### WHAT THE TASK ASKS
Print again, word for word, all of the records below, and leave the pictures out.

(Recorded data)

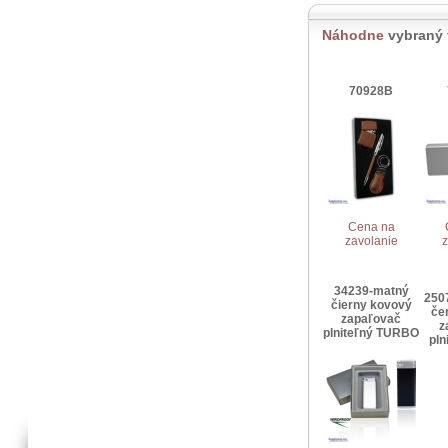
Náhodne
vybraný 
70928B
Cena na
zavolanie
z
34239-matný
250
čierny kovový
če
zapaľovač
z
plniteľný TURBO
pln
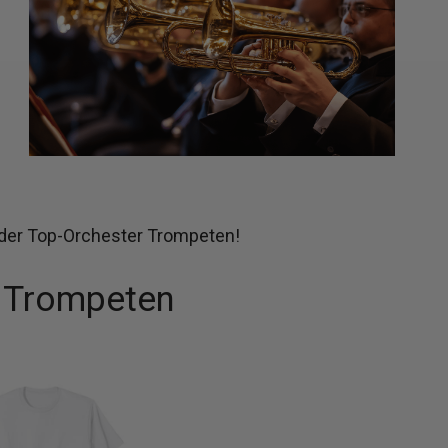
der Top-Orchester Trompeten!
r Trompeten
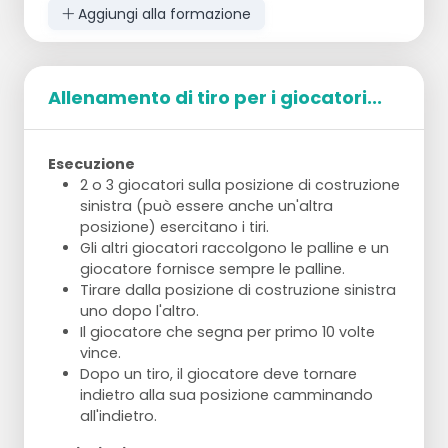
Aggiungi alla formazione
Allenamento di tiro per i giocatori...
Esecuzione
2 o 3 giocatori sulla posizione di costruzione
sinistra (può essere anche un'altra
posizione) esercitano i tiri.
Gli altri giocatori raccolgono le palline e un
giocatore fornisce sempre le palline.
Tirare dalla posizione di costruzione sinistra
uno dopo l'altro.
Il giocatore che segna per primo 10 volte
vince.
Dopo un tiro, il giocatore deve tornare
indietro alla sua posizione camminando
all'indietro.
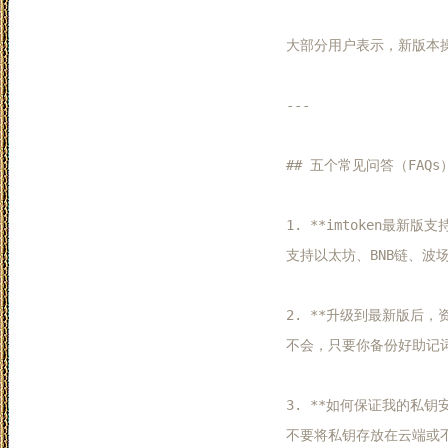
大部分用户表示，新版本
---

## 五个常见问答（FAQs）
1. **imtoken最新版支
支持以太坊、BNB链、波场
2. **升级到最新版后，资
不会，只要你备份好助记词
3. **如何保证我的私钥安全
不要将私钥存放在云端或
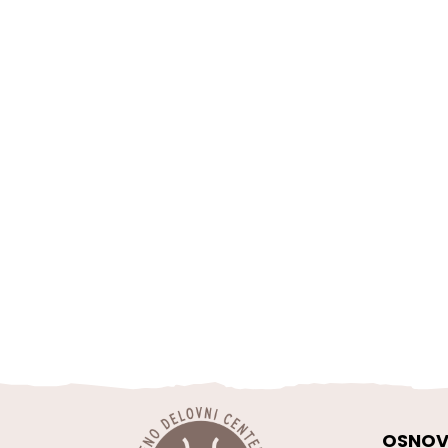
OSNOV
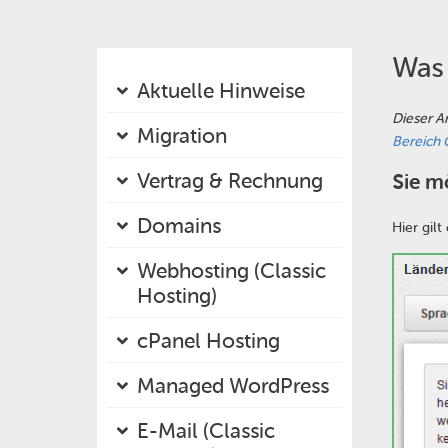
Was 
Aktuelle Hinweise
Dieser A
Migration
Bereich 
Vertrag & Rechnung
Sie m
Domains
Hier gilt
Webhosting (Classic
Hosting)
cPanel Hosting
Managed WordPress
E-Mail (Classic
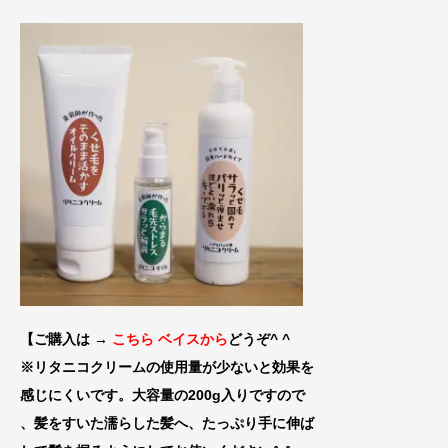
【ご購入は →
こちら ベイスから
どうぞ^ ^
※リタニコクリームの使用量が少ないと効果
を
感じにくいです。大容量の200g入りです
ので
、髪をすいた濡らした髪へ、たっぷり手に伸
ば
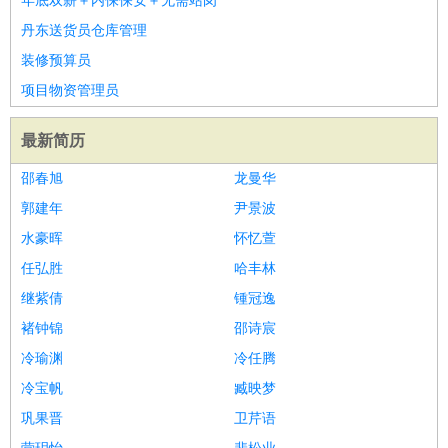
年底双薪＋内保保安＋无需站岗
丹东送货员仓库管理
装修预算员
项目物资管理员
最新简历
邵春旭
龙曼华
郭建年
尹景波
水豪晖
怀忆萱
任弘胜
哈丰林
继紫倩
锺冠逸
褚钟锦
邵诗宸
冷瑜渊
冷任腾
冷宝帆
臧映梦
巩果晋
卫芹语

### ANSWER TO THE EXERCISE
Náhodne
vybraný 
70928B
Cena na
zavolanie
z
34239-matný
250
čierny kovový
če
zapaľovač
z
plniteľný TURBO
pln
der Top-Orchester Trompeten!
r Trompeten
Aggiungi alla formazione
Allenamento di tiro per i giocatori...
Esecuzione
2 o 3 giocatori sulla posizione di costruzione
sinistra (può essere anche un'altra
posizione) esercitano i tiri.
Gli altri giocatori raccolgono le palline e un
giocatore fornisce sempre le palline.
Tirare dalla posizione di costruzione sinistra
uno dopo l'altro.
Il giocatore che segna per primo 10 volte
vince.
Dopo un tiro, il giocatore deve tornare
indietro alla sua posizione camminando
all'indietro.
大部分用户表示，新版本
---

## 五个常见问答（FAQs）
1. **imtoken最新版支
支持以太坊、BNB链、波场
2. **升级到最新版后，资
不会，只要你备份好助记词
3. **如何保证我的私钥安全
不要将私钥存放在云端或
OSNOV
Was 
Aktuelle Hinweise
Dieser A
Migration
Bereich 
Vertrag & Rechnung
Sie m
Domains
Hier gilt
Webhosting (Classic
Hosting)
cPanel Hosting
Managed WordPress
E-Mail (Classic
【ご購入は →
こちら ベイスから
どうぞ^ ^
※リタニコクリームの使用量が少ないと効果
を
感じにくいです。大容量の200g入りです
ので
、髪をすいた濡らした髪へ、たっぷり手に伸
ば
年底双薪＋内保保安＋无需站岗
丹东送货员仓库管理
装修预算员
项目物资管理员
最新简历
邵春旭
龙曼华
郭建年
尹景波
水豪晖
怀忆萱
任弘胜
哈丰林
继紫倩
锺冠逸
褚钟锦
邵诗宸
冷瑜渊
冷任腾
冷宝帆
臧映梦
巩果晋
卫芹语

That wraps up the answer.